关键是,以这种方式存储数据相当容易,但查询它却变得困难。如果您的数据集变大,您可能需要考虑索引属性的正确方法。
I wanted to elaborate on deceze's records/record-attributes answer, but a comment didn't suffice...
This is reminiscent of SimpleDB's Items and Attributes model. If you come from the normal RDB world, look at the SimpleDB documentation to see some of the strangeness you'll need to account for, such as:
All values are stored as text, so to sort (or select value ranges) for non-string data types (usually numbers and dates), you need to take some unusual steps, including zero-padding and offsets so that data sorts correctly "lexicographically".
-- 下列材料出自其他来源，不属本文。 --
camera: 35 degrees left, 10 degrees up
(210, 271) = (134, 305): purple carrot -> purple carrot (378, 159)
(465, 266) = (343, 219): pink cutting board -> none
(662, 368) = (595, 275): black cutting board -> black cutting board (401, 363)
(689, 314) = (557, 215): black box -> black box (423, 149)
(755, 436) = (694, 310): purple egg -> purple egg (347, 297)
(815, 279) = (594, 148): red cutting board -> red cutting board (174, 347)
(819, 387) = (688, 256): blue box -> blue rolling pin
Consider what your queries will look like. To get Items with Attributes like Color='Red' and Size>3, you might start with something like this:
SELECT Items.*, Sizes.Value AS Size
FROM Items
INNER JOIN Attributes AS Colors ON Items.ItemID=Attributes.ItemID AND Attributes.Name='Color'
INNER JOIN Attributes AS Sizes ON Items.ItemID=Attributes.ItemID AND Attributes.Name='Size'
WHERE Colors.Value='Red' AND Sizes.Value>'003'
You could structure this query in a couple of alternative ways, but the main things to note are:
the more Attributes you want to filter by, the more JOINs you need. Note that you CAN'T simply do: SELECT ... FROM Items INNER JOIN Attributes USING ItemID WHERE (Attributes.Name='Color' AND Attributes.Value='Red') AND (Attributes.Name='Size' AND Attributes.Value>'003') -- which is self-evident once you see it written out
if you want additional Attributes in the response, you'll need to add more joins (I included Size to show it's simple for one of the already JOINed Attributes). But what if you want to retrieve a response that has columns for some larger number of Attributes for the selected Items? The query will start to get more complex. At least SimpleDB handles this stuff for you transparently, so that the response to a query looks like what you'd expect, with columns for specified Attributes.
The point is that storing the data this way is fairly easy, but querying it becomes harder. And if your dataset gets big, you may need to give some thought as to the proper way to index Attributes.